Mad Man # 5

Speaking up in the Conference Table on the 5th floor in the Maiatico Building, surrounded by the Mad Men & Mad Women,  Bob Gale told Shriver and the others that Sam Babbitt’s ‘gentleman’ approach to recruiting wasn’t working. In a way (to use today’s terminology), the Peace Corps wasn’t a ‘brand’; it had not established its value with college students where most of the recruits for the new Peace Corps were to be found. “Off the top of my head,” recalled Gale, “I said, I’d get the college administrators and the faculty fully on our side, get them involved. I’d alert the campus newspaper and the campus radio station. I’d co-opt office space in the Student Union–that’s where a lot of the action is at a big university. I’d send out from Washington senior staff and famous names….”

Shriver stopped him. He pounded the table with his fist, startling Gale who wasn’t use to Sarge’s ways. Then  came, as Coates Redmon says in her book, Come As You Are, Shriver’s famous hoot: “T’rffic!” he yelled, and ordered Gale to start campaigning in a week, or sooner.

“Wait!” protested Gale, alarmed by Shriver’s sudden enthusiasm. “Sarge, it will take….”

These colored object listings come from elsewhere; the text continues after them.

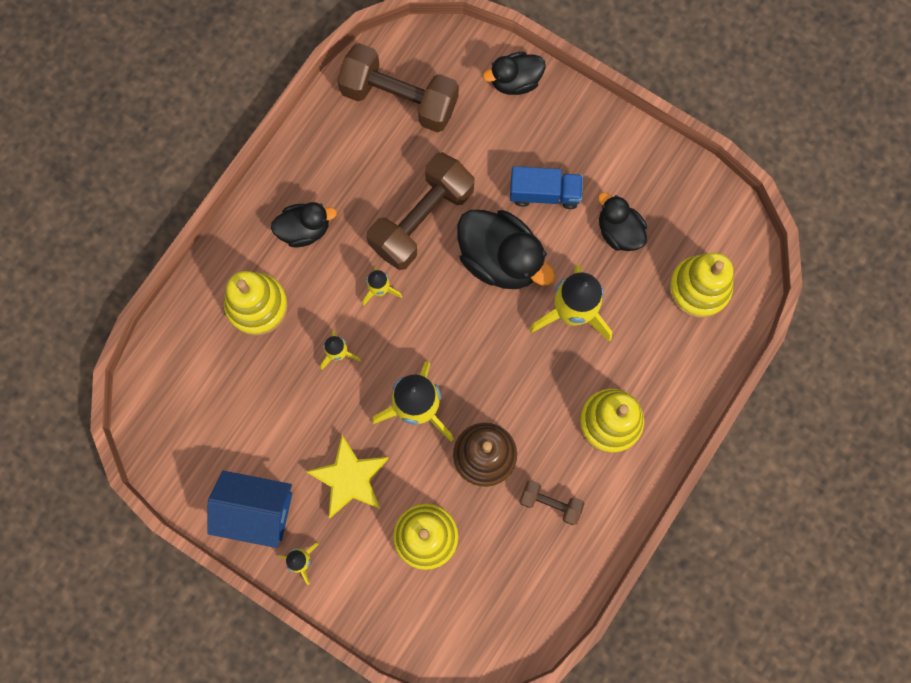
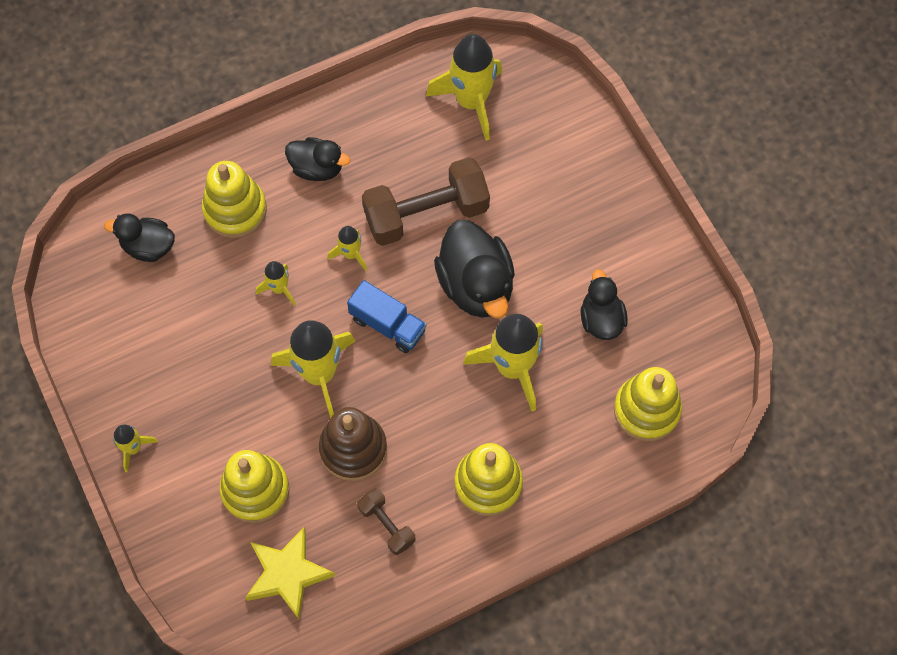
camera: 30 degrees right, 10 degrees down
blue house [207,471,292,548] -> none
yellow star [305,435,389,518] -> yellow star moved to [245,527,335,619]
brown dumbbell [337,43,459,132] -> yellow rocket [426,34,502,141]
black duck [483,52,546,95] -> black duck moved to [104,214,175,262]
blue truck [510,166,583,209] -> blue truck moved to [347,280,427,353]

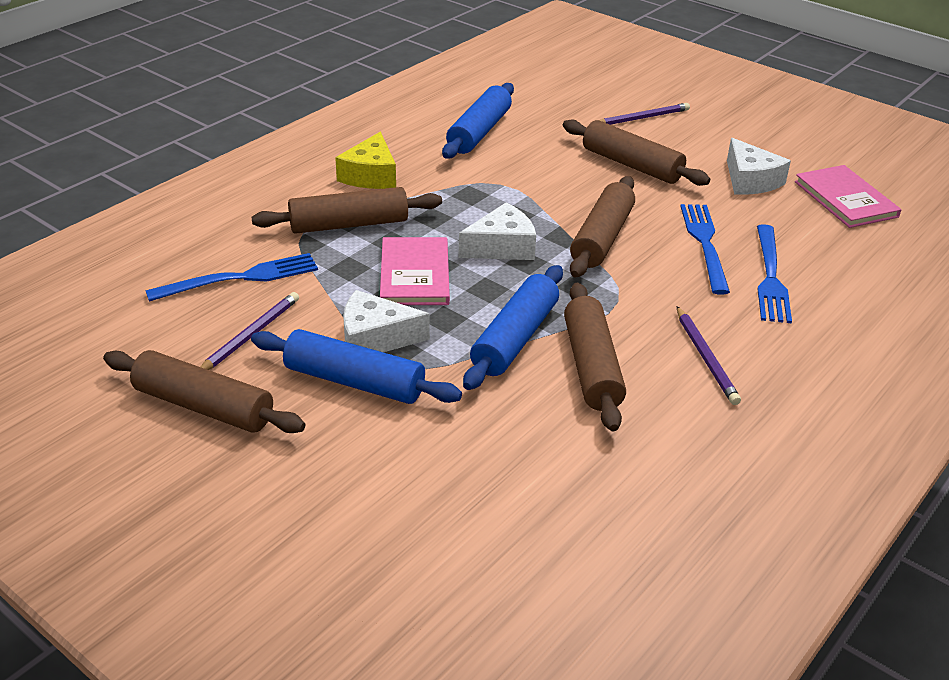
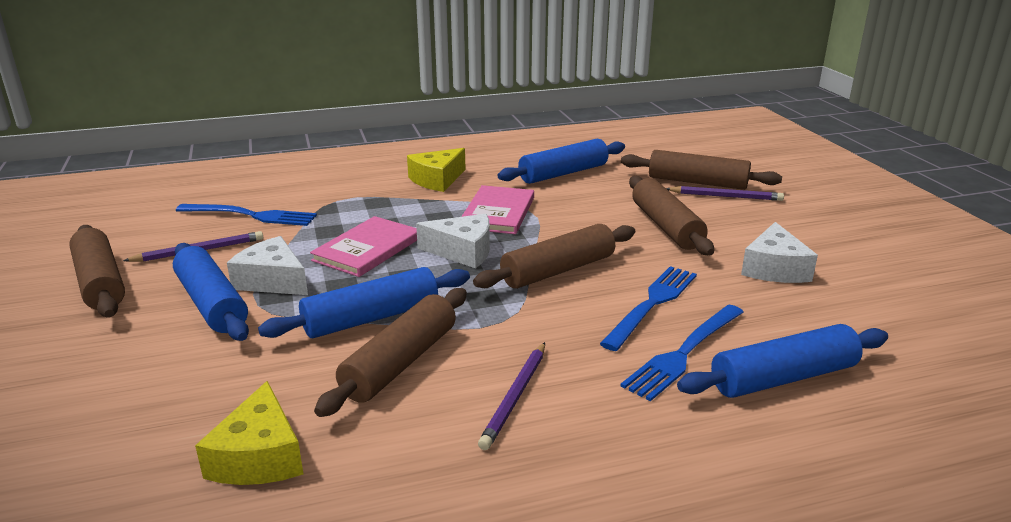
camera: 35 degrees right, 10 degrees down
brown rolling pin [251,187,442,234] -> brown rolling pin moved to [621,150,782,190]
pink book [795,165,901,228] -> pink book moved to [461,185,534,234]
none -> yellow cheese [195,381,303,485]
none -> blue rolling pin [677,324,888,398]

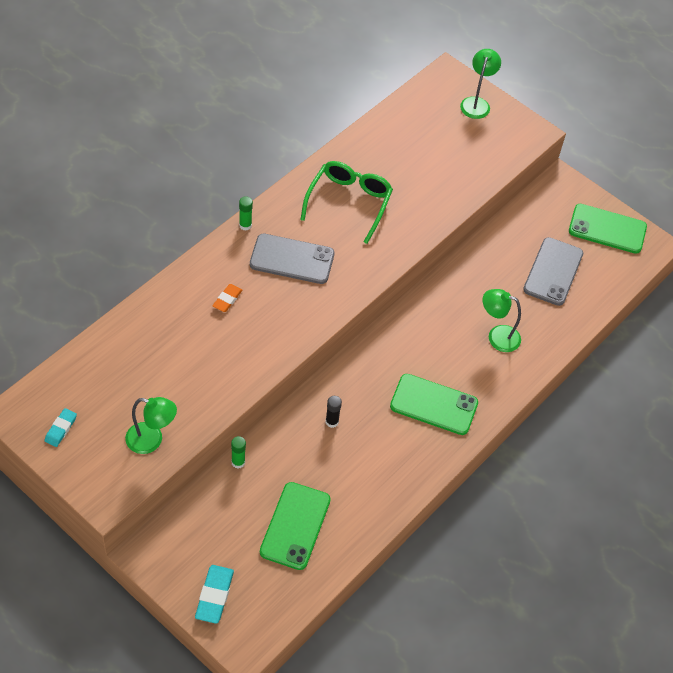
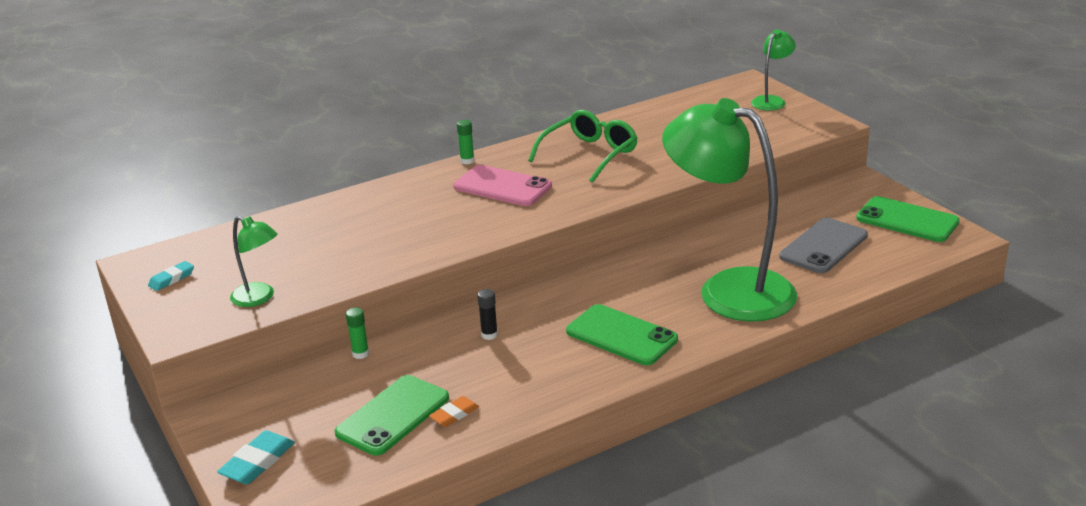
camera: 25 degrees right, 25 degrees down
orange eraser [212,284,243,312] -> orange eraser moved to [429,396,479,427]
grey phone [250,234,335,284] -> pink phone [453,165,552,206]
green lamp [483,289,521,352] -> green lamp [662,98,797,322], size x2.28

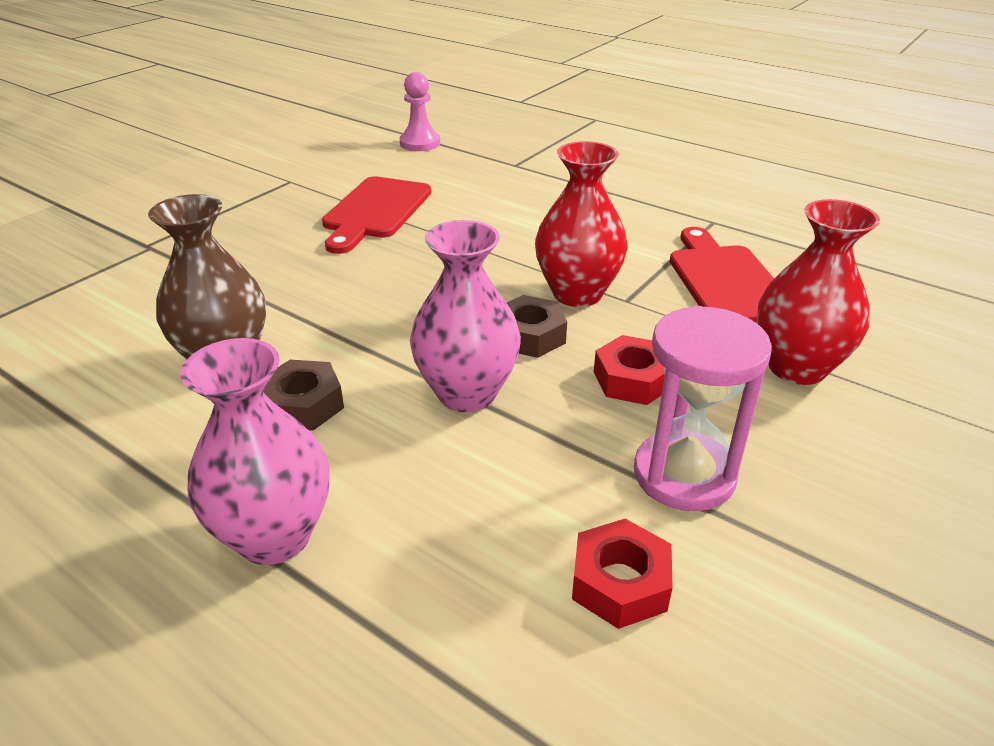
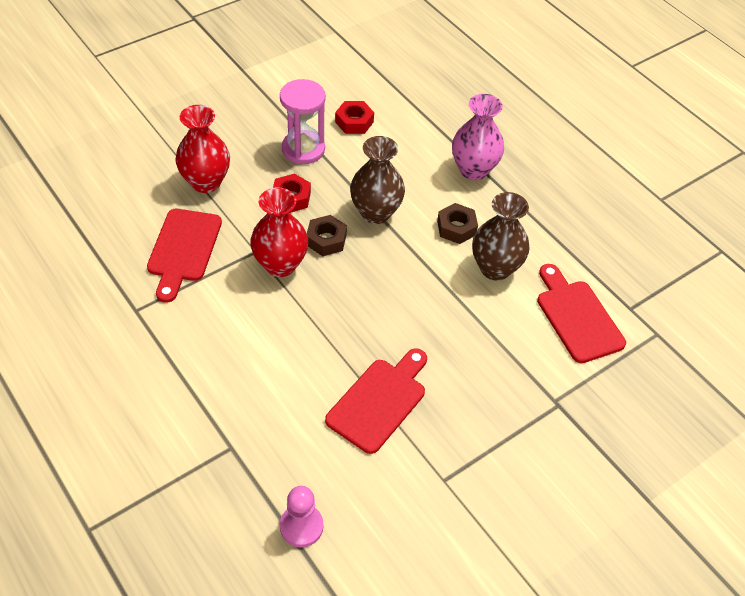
camera: 165 degrees left, 15 degrees up
pink vase [410,220,521,412] -> brown vase [350,136,405,224]
none -> red cutting board [537,264,626,363]

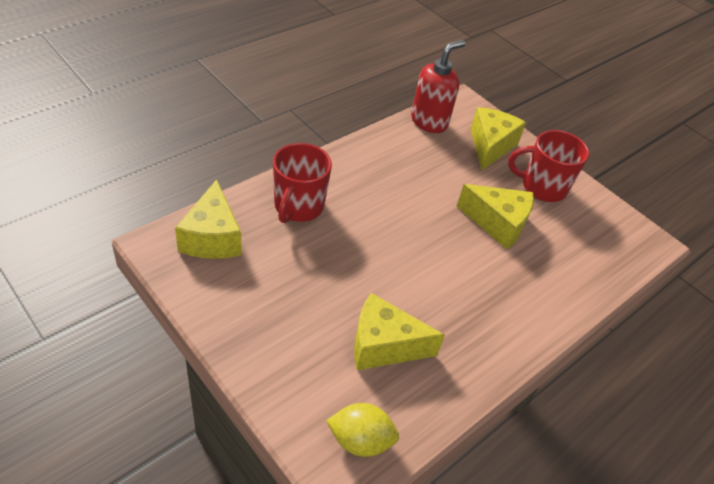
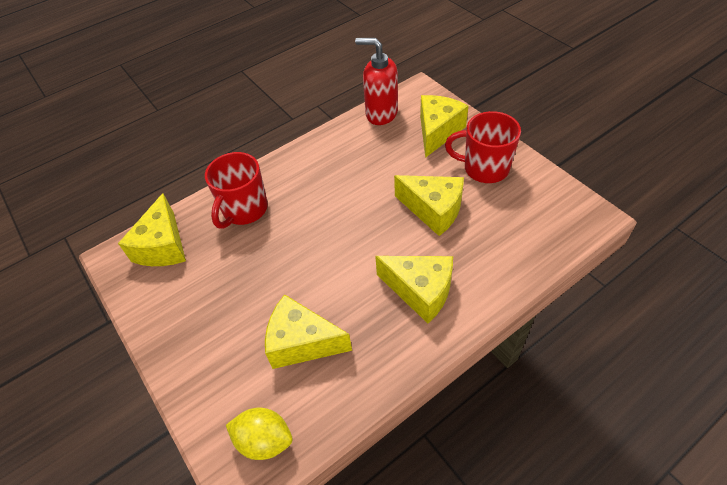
camera: 15 degrees right, 5 degrees up
red soap dispenser [411,40,465,133] -> red soap dispenser turned 120 degrees counterclockwise [355,38,398,125]
none -> yellow cheese [375,256,453,323]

“How soon?” asked Shriver. “And where?”

Thinking fast and furiously, Gale replied, “I’d pick the University of Wisconsin in two weeks.” He picked Wisconsin because he knew most of the top administrators and knew, too, that the college was a “swinging” school.

Gale’s great compliment to anyplace or anyone was that they were ‘swinging.’ To him that meant progressive, lively, politically aware. To Bob Gale the University was a Peace Corps ‘natural’ and it was in Wisconsin where he launched the famous Peace Corps ‘blitz’ recruiting that changed the future of the Peace Corps.